Date: 2014-09-26
Type of information: Initiation of the trial
phase: 3
Announcement: delay in the initiation of the trial
Company: Pfizer (USA - NY) Glycomimetics (USA - MD)
Product: rivipansel
Action
mechanism: Rivipansel is being developed in partnership with Pfizer to treat vaso-occlusive crisis of sickle cell disease (VOC). The compound is a synthetic glycomimetic molecule, which was rationally designed to inhibit all three selectin types (a pan-selectin inhibitor). Selectins are glycoprotein cell adhesion molecules implicated in inflammatory processes. To achieve adequate therapeutic activity in certain inflammatory disorders, inhibition of all three selectin types (E-selectin, L-selectin and P-selectin) may be required. Rivipansel may have a number of additional potential applications, including hematologic cancers in which selectins may play a significant role. Selectin-mediated cell adhesion may result in chemotherapy resistance. Selectins have also been shown to facilitate dissemination of cancer cells to bone marrow. Initial evidence from preclinical blood cancer studies shows that rivipansel prevents selectin-mediated cancer cell adhesion and thereby renders cancer cells more sensitive to chemotherapy. Rivipansel has received both Orphan Drug and Fast Track status for VOC from the FDA.
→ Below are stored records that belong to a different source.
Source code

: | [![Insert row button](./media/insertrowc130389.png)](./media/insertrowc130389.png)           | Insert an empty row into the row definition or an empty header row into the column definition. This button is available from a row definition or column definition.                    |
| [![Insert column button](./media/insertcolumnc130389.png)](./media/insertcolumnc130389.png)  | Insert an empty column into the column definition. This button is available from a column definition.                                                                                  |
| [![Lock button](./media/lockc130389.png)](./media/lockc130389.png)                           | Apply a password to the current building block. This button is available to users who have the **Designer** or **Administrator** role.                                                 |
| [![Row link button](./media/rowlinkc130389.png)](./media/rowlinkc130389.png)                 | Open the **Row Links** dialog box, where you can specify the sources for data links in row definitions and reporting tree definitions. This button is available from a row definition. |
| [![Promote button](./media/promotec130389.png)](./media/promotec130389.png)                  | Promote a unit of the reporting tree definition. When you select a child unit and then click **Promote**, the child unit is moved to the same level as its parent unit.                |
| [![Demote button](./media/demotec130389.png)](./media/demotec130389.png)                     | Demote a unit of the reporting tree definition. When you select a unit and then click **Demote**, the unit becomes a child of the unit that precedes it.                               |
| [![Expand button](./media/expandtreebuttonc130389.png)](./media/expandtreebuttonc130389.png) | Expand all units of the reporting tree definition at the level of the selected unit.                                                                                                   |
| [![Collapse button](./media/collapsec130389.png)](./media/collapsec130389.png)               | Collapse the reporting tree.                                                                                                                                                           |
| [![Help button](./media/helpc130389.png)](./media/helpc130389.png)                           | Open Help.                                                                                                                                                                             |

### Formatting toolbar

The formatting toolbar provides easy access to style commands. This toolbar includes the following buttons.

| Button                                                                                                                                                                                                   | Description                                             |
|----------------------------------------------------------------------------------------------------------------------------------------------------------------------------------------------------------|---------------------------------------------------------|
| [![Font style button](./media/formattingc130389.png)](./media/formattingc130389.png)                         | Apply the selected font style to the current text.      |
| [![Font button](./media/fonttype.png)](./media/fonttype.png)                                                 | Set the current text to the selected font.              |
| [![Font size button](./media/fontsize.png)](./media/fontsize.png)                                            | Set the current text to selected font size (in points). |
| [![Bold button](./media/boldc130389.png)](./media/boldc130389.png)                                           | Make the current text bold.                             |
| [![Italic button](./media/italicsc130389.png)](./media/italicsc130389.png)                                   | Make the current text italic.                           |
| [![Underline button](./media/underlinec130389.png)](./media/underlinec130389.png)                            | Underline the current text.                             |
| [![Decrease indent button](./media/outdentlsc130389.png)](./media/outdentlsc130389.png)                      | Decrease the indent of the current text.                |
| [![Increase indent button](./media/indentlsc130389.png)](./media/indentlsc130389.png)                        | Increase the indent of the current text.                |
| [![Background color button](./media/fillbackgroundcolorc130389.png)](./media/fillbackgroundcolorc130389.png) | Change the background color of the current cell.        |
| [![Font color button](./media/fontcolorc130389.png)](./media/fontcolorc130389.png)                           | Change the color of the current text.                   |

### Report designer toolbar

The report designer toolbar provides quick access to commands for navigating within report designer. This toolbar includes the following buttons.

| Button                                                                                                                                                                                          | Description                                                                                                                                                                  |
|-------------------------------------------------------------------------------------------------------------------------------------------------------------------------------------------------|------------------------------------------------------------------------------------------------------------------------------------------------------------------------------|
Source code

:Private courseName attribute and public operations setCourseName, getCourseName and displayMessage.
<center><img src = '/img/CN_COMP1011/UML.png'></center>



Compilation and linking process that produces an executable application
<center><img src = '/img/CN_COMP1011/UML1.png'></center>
Disease: vaso-occlusive crisis of sickle cell disease (VOC)
Therapeutic area: Hematological diseases - Rare diseases
Country:
Trial details:
Latest
news: * On September 26, 2014, GlycoMimetics announced that it has been informed by Pfizer, the company responsible for ongoing clinical development of rivipansel, that initiation of its Phase 3 clinical trial with rivipansel (GMI-1070) will be significantly delayed due to a manufacturing development issue impacting formulated drug supply. Pfizer advised GlycoMimetics that the issue is under review. Pfizer also noted that upon identifying the specific cause and associated remedy of the manufacturing issue, Pfizer will advise GlycoMimetics of a more specific timeframe regarding the commencement of the Phase 3 study. GlycoMimetics has previously reported that it expected commencement of the trial before the end of 2014. GlycoMimetics entered into an exclusive license agreement with Pfizer for rivipansel in October 2011. The companies are initially developing rivipansel as a potential treatment for vaso-occlusive crisis of sickle cell disease (VOC). Under the license agreement, Pfizer is responsible for the clinical development, regulatory approval and potential commercialization of rivipansel. GlycoMimetics has conducted a Phase 2 randomized, double-blinded study examining the efficacy, safety and pharmacokinetics of rivipansel in hospitalized sickle cell disease patients experiencing VOC. GlycoMimetics enrolled 76 patients ages 12 to 60 at 22 trial sites in the United States and Canada. The company reported topline data from the trial in April 2013 and presented full data from the clinical trial in two oral presentations and one poster presentation at the December 2013 meeting of the American Society of Hematology (ASH.) One of the oral presentations was selected a “Best of ASH.” In the Phase 2 trial, patients treated with rivipansel experienced reductions in time to reach resolution of VOC, length of hospital stay and use of opioid analgesics for pain management, in each case as compared to patients receiving placebo.